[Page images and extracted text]
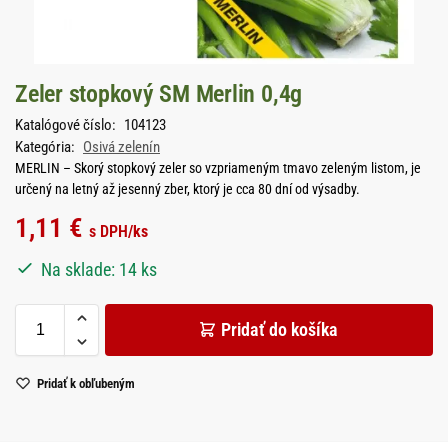
Zeler stopkový SM Merlin 0,4g
Katalógové číslo:
104123
Kategória:
Osivá zelenín
MERLIN – Skorý stopkový zeler so vzpriameným tmavo zeleným listom, je
určený na letný až jesenný zber, ktorý je cca 80 dní od výsadby.
1,11
€
s DPH
/ks
Na sklade: 14 ks
Pridať do košíka
Pridať k obľubeným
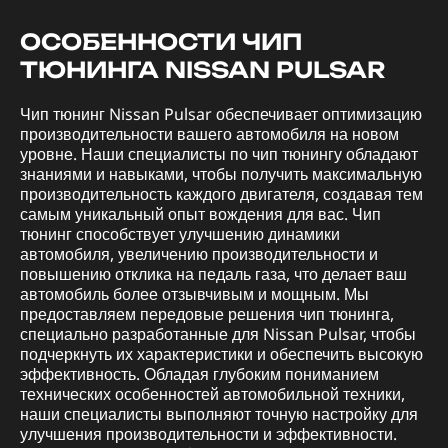
ОСОБЕННОСТИ ЧИП
ТЮНИНГА NISSAN PULSAR
Чип тюнинг Nissan Pulsar обеспечивает оптимизацию
производительности вашего автомобиля на новом
уровне. Наши специалисты по чип тюнингу обладают
знаниями и навыками, чтобы получить максимальную
производительность каждого двигателя, создавая тем
самым уникальный опыт вождения для вас. Чип
тюнинг способствует улучшению динамики
автомобиля, увеличению производительности и
повышению отклика на педаль газа, что делает ваш
автомобиль более отзывчивым и мощным. Мы
предоставляем передовые решения чип тюнинга,
специально разработанные для Nissan Pulsar, чтобы
подчеркнуть их характеристики и обеспечить высокую
эффективность. Обладая глубоким пониманием
технических особенностей автомобильной техники,
наши специалисты выполняют точную настройку для
улучшения производительности и эффективности.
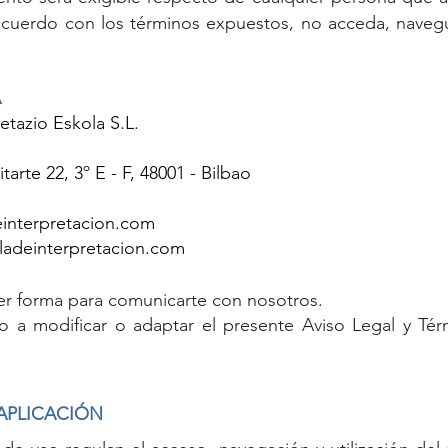
acuerdo con los términos expuestos, no acceda, navegu
A
etazio Eskola S.L.
itarte 22, 3º E - F, 48001 - Bilbao
einterpretacion.com
ladeinterpretacion.com
ier forma para comunicarte con nosotros.
 a modificar o adaptar el presente Aviso Legal y Té
 APLICACIÓN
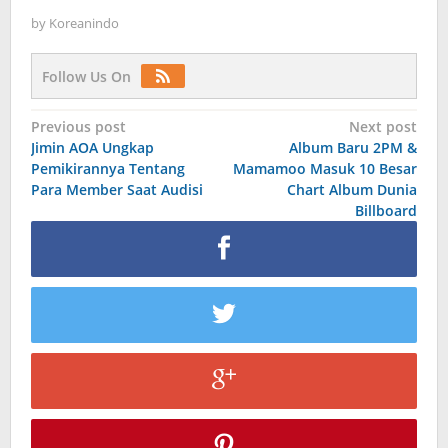
by
Koreanindo
Follow Us On
Post
Previous post
Next post
Jimin AOA Ungkap
Album Baru 2PM &
navigation
Pemikirannya Tentang
Mamamoo Masuk 10 Besar
Para Member Saat Audisi
Chart Album Dunia
Billboard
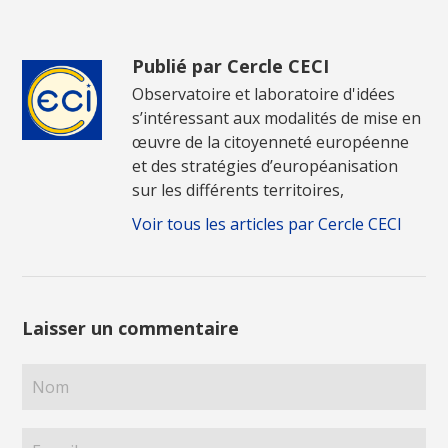
Publié par Cercle CECI
Observatoire et laboratoire d'idées
s’intéressant aux modalités de mise en
œuvre de la citoyenneté européenne
et des stratégies d’européanisation
sur les différents territoires,
Voir tous les articles par Cercle CECI
Laisser un commentaire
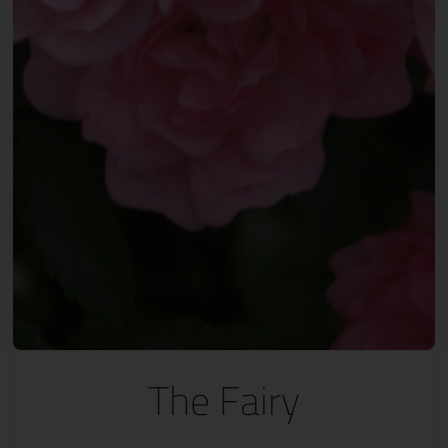
The Fairy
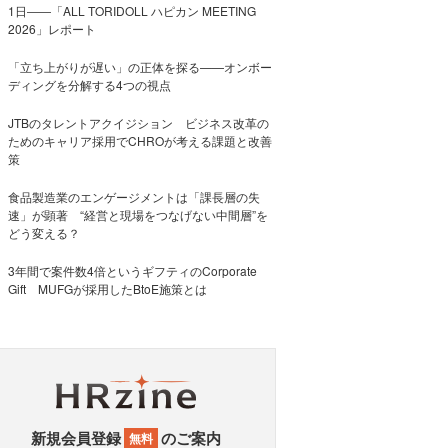
1日――「ALL TORIDOLL ハピカン MEETING
2026」レポート
「立ち上がりが遅い」の正体を探る——オンボー
ディングを分解する4つの視点
JTBのタレントアクイジション ビジネス改革の
ためのキャリア採用でCHROが考える課題と改善
策
食品製造業のエンゲージメントは「課長層の失
速」が顕著 “経営と現場をつなげない中間層”を
どう変える？
3年間で案件数4倍というギフティのCorporate
Gift MUFGが採用したBtoE施策とは
新規会員登録
のご案内
無料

• WHAT TO DO
Among the entries above, which lines include "stopkový"? List them all.

• SOLUTION
Zeler stopkový SM Merlin 0,4g
MERLIN – Skorý stopkový zeler so vzpriameným tmavo zeleným listom, je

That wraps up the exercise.